=== EXCERPTED TEXT ===
Making Room at the Top

We need to consider if women are being denied opportunities, or just selecting an alternate career path.

Contributed by Guest Writer Sue Weston, from IW Consulting Group:

I began my career with stars in my eyes. I set my sights high—I was going to climb the corporate ladder and become a chief executive. But slowly, my focus shifted, and I adjusted my trajectory. I told myself that my decision to scale back my ambition was to accommodate life changes and find balance.

When I started my career, work was fun, and I felt like I was making a difference. Looking back, I recognize that my passion and profession needed to align. I need to work in an environment where I matter, where I can shine and dream, and where what you know is more important than who you know.  Ultimately, I connected with a like-minded partner, who shared a burning desire to create a better future. Opting out of the corporate rat-race may contribute to an increase of women entrepreneurs, and the decrease in female CEOs.
=== GIVEN MATERIAL ===
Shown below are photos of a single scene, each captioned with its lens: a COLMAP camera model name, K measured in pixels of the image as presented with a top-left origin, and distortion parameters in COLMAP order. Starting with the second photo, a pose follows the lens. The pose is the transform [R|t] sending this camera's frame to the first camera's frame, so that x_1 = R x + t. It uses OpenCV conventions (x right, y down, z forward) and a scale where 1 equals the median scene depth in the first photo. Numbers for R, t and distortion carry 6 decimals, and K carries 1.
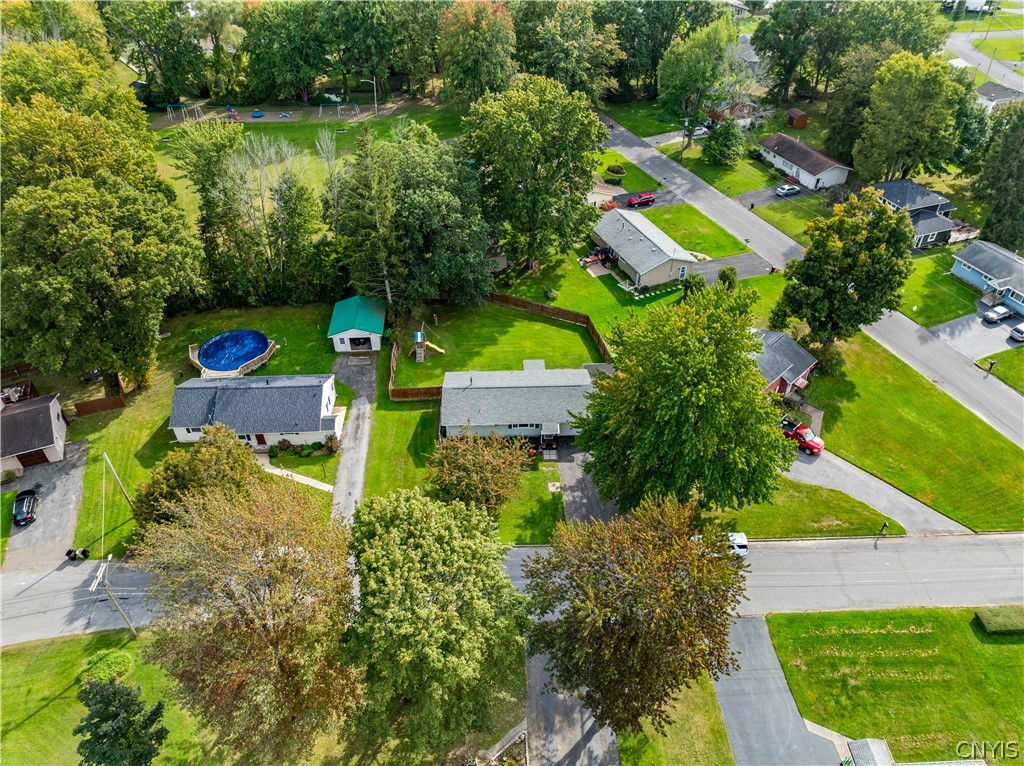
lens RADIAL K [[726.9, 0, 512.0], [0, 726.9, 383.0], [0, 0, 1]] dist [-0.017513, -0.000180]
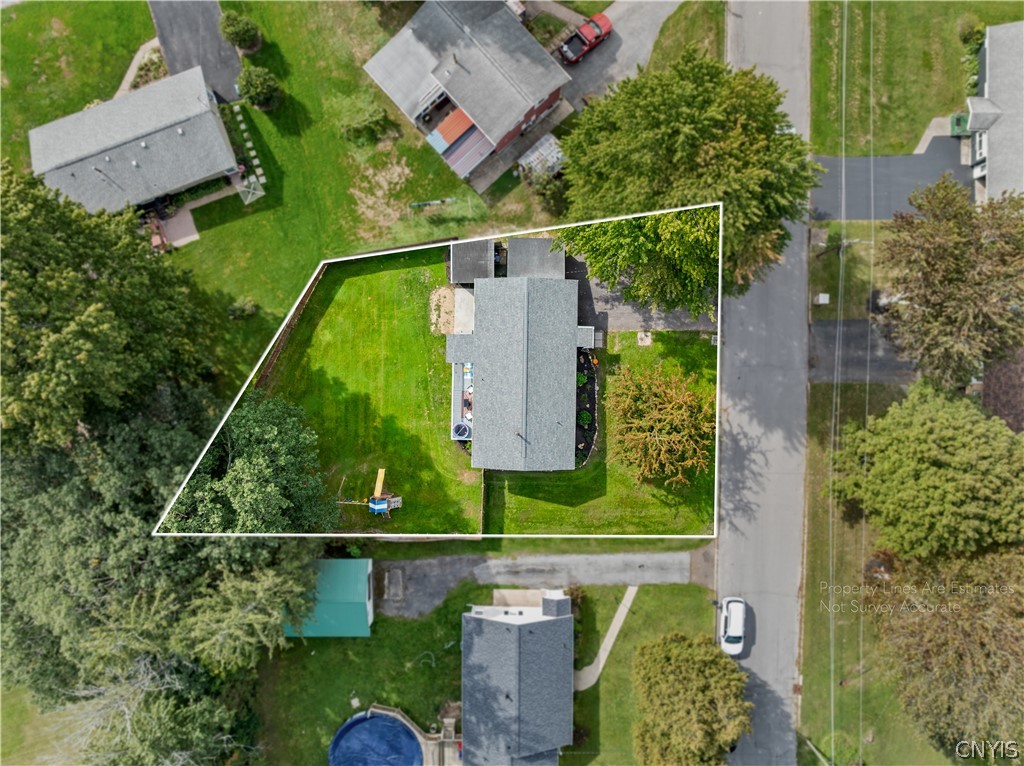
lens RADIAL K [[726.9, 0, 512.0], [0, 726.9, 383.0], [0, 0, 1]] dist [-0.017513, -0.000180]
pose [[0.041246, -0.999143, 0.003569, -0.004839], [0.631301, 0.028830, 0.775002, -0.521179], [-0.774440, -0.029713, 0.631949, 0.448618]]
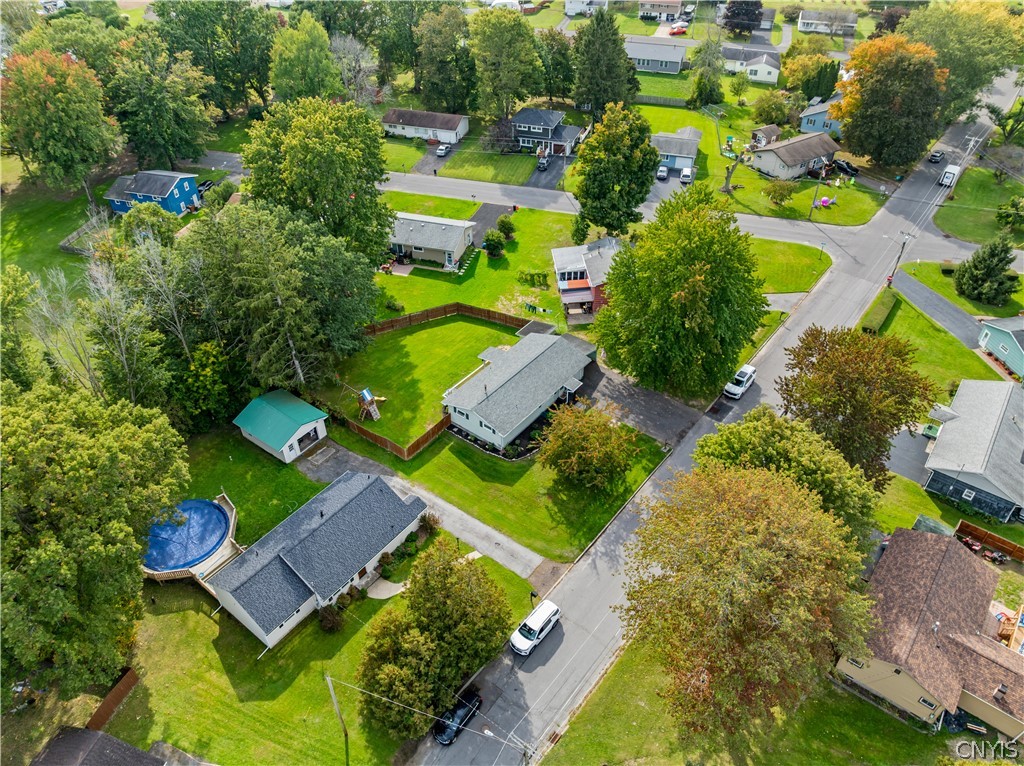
===
§ **ACTIONS TO TAKE**:
• 1. In the career essay, which consulting group is the guest writer from?
• 2. Echo the entire listing above, with its lens and pose values, line for line, and leave the pictures out of your answer.

§ **COMPLETED EXERCISE**:
• 1. IW Consulting Group.

• 2.
Shown below are photos of a single scene, each captioned with its lens: a COLMAP camera model name, K measured in pixels of the image as presented with a top-left origin, and distortion parameters in COLMAP order. Starting with the second photo, a pose follows the lens. The pose is the transform [R|t] sending this camera's frame to the first camera's frame, so that x_1 = R x + t. It uses OpenCV conventions (x right, y down, z forward) and a scale where 1 equals the median scene depth in the first photo. Numbers for R, t and distortion carry 6 decimals, and K carries 1.
lens RADIAL K [[726.9, 0, 512.0], [0, 726.9, 383.0], [0, 0, 1]] dist [-0.017513, -0.000180]
lens RADIAL K [[726.9, 0, 512.0], [0, 726.9, 383.0], [0, 0, 1]] dist [-0.017513, -0.000180]
pose [[0.041246, -0.999143, 0.003569, -0.004839], [0.631301, 0.028830, 0.775002, -0.521179], [-0.774440, -0.029713, 0.631949, 0.448618]]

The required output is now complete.